February 11, 2005

Diplomatic Immunity... Free From Guilt By Association

What is one of the first things you learn when you get your driver's license? Please choose your answer from the following:

a. Red means stop.

b. The gas is on the right.

c. Avoid cars with Diplomat plates even if you have to drive on the sidewalk.

Yes, the answer is "c".

Even before being of the age to really think about driving I was told things by older kids like, "Hey, see that car with the plate that's red, white and blue? No, that doesn't mean they're American. See how it says Diplomat? Did you know that if the driver of that car like totally ran you over they wouldn't even go to jail? Did you know that Diplomats can do whatever they want - like anything?"

What I really wanted to title this blog was, "Diplomatic Immunity... the Whore of Politics". I thought that was a little harsh perhaps.

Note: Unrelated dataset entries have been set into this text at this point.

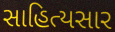
સાહિત્યસાર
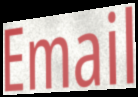
Email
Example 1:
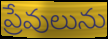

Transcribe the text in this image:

ప్రేవులును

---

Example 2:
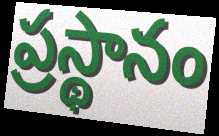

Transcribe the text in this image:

ప్రస్థానం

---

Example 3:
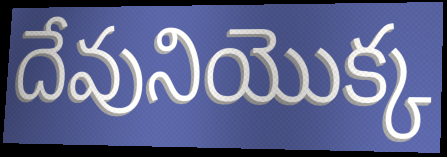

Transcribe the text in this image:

దేవునియొక్క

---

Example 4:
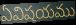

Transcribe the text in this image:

ఏవిషయము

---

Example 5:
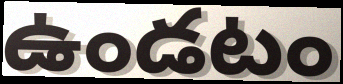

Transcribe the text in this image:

ఉండటం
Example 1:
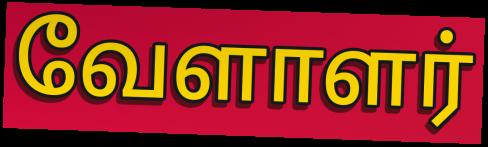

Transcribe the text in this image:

வேளாளர்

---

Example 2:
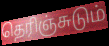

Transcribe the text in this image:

தெரிஞ்சுடும்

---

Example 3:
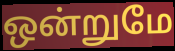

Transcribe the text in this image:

ஒன்றுமே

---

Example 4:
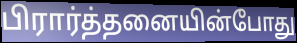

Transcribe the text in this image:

பிரார்த்தனையின்போது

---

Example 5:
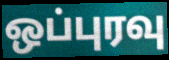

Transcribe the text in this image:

ஒப்புரவு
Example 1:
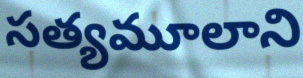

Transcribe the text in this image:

సత్యమూలాని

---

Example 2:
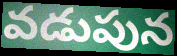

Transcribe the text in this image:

వడుపున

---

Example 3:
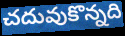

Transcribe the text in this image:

చదువుకొన్నది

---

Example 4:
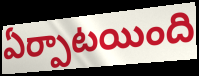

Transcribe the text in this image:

ఏర్పాటయింది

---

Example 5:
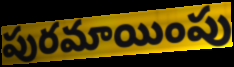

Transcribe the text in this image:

పురమాయింపు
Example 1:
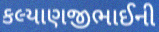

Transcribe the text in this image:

કલ્યાણજીભાઈની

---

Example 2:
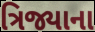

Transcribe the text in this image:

ત્રિજ્યાના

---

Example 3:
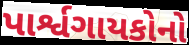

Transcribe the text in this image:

પાર્શ્વગાયકોનો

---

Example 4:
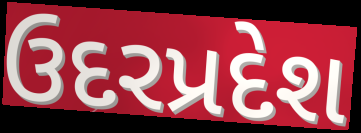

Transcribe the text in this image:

ઉદરપ્રદેશ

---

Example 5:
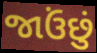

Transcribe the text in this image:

જાઉંછું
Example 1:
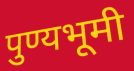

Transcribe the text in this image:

पुण्यभूमी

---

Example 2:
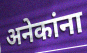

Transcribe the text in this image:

अनेकांना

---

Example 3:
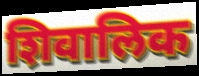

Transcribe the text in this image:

शिवालिक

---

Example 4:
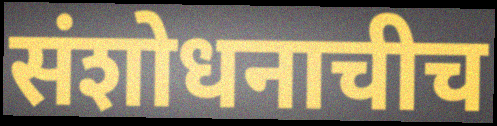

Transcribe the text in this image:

संशोधनाचीच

But is it? If it only meant that you wouldn't be held accountable for every single law in another country, for example, if you're a diplomat you won't get your tongue cut out for spitting gum out on the street in Malaysia - then that would make sense. But it isn't that way. Being a diplomat means that you can be in the U.N. and can bribe, steal and lie your little shrunken heart away and know that getting caught only means you'll maybe get a suspension (even though you're already retired).

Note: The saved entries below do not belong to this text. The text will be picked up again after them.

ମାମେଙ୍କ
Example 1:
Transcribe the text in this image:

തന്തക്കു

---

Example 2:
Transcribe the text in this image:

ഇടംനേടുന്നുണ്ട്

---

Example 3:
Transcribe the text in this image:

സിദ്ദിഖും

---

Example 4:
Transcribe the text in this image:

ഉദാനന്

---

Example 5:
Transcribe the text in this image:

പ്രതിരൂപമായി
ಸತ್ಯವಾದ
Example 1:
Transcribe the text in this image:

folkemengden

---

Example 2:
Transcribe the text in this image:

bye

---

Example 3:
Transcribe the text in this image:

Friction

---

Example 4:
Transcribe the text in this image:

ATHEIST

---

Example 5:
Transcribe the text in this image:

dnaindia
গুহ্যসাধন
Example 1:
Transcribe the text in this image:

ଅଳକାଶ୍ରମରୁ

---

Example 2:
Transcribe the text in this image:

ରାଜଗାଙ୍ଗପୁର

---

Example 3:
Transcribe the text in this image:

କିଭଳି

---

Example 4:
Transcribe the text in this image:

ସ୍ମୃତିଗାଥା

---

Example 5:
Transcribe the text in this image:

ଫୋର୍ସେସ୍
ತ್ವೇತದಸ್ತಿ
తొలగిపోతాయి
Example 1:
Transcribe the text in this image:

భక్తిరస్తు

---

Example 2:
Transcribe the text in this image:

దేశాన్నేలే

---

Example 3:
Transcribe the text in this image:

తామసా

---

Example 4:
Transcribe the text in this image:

What a great idea! Let's not only give them power... let's make it impossible to hold them accountable. That shows respect! Didn't anyone else get that part in Lord of the Rings when the Lady of the Woods basically says that man craves power above all else? It's like giving your teenager a sports car, $10,000, a keg of beer, a fake I.D. and a suite at Ceasar's Palace and then reminding him to act responsibly.

I understand the overall concept of having diplomats but does it make any sense whatsoever that they are given every privilege known to man without having any reason to feel responsible for how they use them?